# Anyone going to the Radical Faerie Beltaine gathering in TN?



## kittybutts (Apr 15, 2019)

Im not sure if my friend is gonna bail on me or not, but I might wanna go anyway.

I can pick people up on my way from richmond & through NC.


----------



## croc (Apr 15, 2019)

When and what is it?


----------



## Deleted member 24029 (Apr 15, 2019)

No, but, speaking of RadFae's, I really want to get over to Destiny this season...Let me know if you head that way after Short Mountain...


----------



## kittybutts (Apr 15, 2019)

croc said:


> When and what is it?



Well its Beltaine, so May1. The festival lasts 10 days, with set up before and clean up after. I forget exactly when it starts & I'll have to ask someone because I cant find info online.

Its bring/pay what you can, so I'm bringing my foodstamps.

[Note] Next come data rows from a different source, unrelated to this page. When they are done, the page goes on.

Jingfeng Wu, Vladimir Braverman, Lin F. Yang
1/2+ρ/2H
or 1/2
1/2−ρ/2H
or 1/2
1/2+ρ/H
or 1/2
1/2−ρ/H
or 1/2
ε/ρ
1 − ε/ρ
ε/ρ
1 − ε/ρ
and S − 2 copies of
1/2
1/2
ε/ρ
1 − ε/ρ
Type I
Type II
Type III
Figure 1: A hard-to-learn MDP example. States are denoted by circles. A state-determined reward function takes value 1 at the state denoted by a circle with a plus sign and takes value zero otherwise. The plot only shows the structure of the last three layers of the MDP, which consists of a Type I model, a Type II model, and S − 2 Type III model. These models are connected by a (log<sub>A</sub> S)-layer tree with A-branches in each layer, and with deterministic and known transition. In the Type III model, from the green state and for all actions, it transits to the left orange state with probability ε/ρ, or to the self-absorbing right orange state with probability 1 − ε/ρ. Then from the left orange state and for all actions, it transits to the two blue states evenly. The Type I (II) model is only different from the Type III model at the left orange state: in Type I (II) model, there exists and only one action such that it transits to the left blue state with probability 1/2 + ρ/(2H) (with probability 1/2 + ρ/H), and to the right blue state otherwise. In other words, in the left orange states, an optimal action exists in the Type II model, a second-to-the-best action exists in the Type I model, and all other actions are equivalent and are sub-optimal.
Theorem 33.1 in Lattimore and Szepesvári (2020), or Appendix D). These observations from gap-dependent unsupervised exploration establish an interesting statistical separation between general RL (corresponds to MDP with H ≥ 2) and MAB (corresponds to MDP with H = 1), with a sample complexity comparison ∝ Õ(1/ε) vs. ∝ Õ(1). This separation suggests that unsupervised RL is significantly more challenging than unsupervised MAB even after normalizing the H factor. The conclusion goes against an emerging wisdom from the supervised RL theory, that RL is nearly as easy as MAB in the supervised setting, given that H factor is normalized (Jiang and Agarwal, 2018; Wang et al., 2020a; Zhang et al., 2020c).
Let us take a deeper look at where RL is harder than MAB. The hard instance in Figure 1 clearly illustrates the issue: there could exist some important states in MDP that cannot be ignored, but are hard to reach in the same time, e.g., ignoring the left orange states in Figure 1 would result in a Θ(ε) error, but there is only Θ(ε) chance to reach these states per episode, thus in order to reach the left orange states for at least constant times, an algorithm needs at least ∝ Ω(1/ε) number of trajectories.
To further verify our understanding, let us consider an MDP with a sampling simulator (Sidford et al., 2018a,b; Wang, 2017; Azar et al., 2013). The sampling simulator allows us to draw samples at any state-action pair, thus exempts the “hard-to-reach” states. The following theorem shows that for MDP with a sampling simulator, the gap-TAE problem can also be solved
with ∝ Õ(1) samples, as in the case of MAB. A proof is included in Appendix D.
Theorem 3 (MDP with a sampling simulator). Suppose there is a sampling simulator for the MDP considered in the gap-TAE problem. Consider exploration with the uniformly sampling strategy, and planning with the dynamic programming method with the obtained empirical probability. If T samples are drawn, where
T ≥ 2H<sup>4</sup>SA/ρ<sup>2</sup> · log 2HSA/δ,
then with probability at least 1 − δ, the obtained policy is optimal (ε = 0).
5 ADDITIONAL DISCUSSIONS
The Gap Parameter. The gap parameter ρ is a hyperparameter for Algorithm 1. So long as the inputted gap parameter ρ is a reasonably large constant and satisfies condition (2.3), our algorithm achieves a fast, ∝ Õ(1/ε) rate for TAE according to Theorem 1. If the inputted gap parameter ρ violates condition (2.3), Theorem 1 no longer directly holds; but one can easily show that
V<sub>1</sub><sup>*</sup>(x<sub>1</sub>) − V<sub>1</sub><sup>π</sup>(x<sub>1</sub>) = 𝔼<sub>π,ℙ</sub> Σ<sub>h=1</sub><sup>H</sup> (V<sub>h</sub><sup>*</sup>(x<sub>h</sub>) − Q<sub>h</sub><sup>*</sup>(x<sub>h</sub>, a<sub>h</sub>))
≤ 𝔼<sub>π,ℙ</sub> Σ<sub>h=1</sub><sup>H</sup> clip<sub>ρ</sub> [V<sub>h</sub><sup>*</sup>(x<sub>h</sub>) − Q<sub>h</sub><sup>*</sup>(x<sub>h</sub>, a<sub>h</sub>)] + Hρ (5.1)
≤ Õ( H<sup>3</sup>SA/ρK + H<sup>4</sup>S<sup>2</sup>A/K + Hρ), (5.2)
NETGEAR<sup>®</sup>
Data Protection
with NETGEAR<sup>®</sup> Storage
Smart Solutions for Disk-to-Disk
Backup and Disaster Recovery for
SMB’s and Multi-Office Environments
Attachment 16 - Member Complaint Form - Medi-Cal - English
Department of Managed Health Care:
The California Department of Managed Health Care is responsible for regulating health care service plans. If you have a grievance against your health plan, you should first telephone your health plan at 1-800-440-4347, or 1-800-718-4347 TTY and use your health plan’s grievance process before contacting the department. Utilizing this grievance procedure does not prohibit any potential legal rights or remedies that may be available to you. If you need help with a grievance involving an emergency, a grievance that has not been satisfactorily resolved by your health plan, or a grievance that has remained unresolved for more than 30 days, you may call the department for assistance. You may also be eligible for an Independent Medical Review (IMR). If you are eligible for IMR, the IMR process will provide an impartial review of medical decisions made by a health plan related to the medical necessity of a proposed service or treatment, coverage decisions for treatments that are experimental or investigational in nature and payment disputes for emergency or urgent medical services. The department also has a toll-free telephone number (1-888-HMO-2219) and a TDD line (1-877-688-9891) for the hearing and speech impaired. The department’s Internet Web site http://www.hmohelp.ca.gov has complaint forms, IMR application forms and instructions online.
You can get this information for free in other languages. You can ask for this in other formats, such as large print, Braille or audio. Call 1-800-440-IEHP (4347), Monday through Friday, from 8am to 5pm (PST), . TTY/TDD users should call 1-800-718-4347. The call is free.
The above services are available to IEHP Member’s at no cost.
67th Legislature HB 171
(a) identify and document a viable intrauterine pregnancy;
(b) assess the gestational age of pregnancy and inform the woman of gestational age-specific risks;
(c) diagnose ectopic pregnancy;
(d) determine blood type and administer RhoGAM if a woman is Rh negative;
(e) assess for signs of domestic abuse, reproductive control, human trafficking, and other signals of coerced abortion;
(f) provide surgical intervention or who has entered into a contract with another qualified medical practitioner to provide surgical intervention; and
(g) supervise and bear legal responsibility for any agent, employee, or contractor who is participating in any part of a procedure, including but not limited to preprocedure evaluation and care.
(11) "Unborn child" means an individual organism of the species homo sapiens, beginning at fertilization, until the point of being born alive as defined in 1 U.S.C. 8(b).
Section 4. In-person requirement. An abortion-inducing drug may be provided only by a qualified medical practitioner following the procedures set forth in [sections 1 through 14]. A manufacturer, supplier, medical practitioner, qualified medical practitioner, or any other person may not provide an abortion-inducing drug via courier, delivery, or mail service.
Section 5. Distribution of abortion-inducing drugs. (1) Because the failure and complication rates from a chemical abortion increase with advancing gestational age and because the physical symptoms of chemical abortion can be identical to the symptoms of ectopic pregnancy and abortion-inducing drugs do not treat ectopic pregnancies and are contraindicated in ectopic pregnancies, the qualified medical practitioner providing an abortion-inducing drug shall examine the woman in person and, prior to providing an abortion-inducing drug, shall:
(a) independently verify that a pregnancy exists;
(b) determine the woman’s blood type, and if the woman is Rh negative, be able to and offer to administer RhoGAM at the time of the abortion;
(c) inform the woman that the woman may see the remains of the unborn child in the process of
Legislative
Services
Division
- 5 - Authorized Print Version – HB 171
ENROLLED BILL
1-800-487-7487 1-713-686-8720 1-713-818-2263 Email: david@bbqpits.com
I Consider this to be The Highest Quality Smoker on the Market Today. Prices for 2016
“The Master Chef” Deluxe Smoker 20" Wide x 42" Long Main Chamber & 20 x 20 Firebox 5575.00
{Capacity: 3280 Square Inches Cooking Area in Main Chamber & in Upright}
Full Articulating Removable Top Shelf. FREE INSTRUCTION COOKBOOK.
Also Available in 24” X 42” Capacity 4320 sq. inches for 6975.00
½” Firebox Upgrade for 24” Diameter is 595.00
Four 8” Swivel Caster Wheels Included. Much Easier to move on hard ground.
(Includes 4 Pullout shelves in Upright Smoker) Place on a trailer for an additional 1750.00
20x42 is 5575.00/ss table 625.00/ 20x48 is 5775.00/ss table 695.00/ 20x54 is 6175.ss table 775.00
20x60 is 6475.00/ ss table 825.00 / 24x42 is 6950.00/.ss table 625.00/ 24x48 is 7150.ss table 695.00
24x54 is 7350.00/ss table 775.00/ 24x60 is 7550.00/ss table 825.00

Edit- I forgot to say what it is. Its Beltaine, so its a pagan ritual festival. Its a spring rite. Radical Faeries are traditionally gay rural pagan, but there will be all kinds of queers there. There will be a lot of public sex and a bathhouse n shit, fair warning. I will be camping in the area with the least amount of horny gay men.


----------



## Honey Crust (Apr 16, 2019)

Well shit this sounds like my kind of fuckin festival! Wishing I was getting east of the Mississippi a lot sooner now lol


----------



## kittybutts (Apr 16, 2019)

Bey said:


> No, but, speaking of RadFae's, I really want to get over to Destiny this season...Let me know if you head that way after Short Mountain...


 I am not going to vermont, sorry. I'm staying mid atlantic for a season at least


----------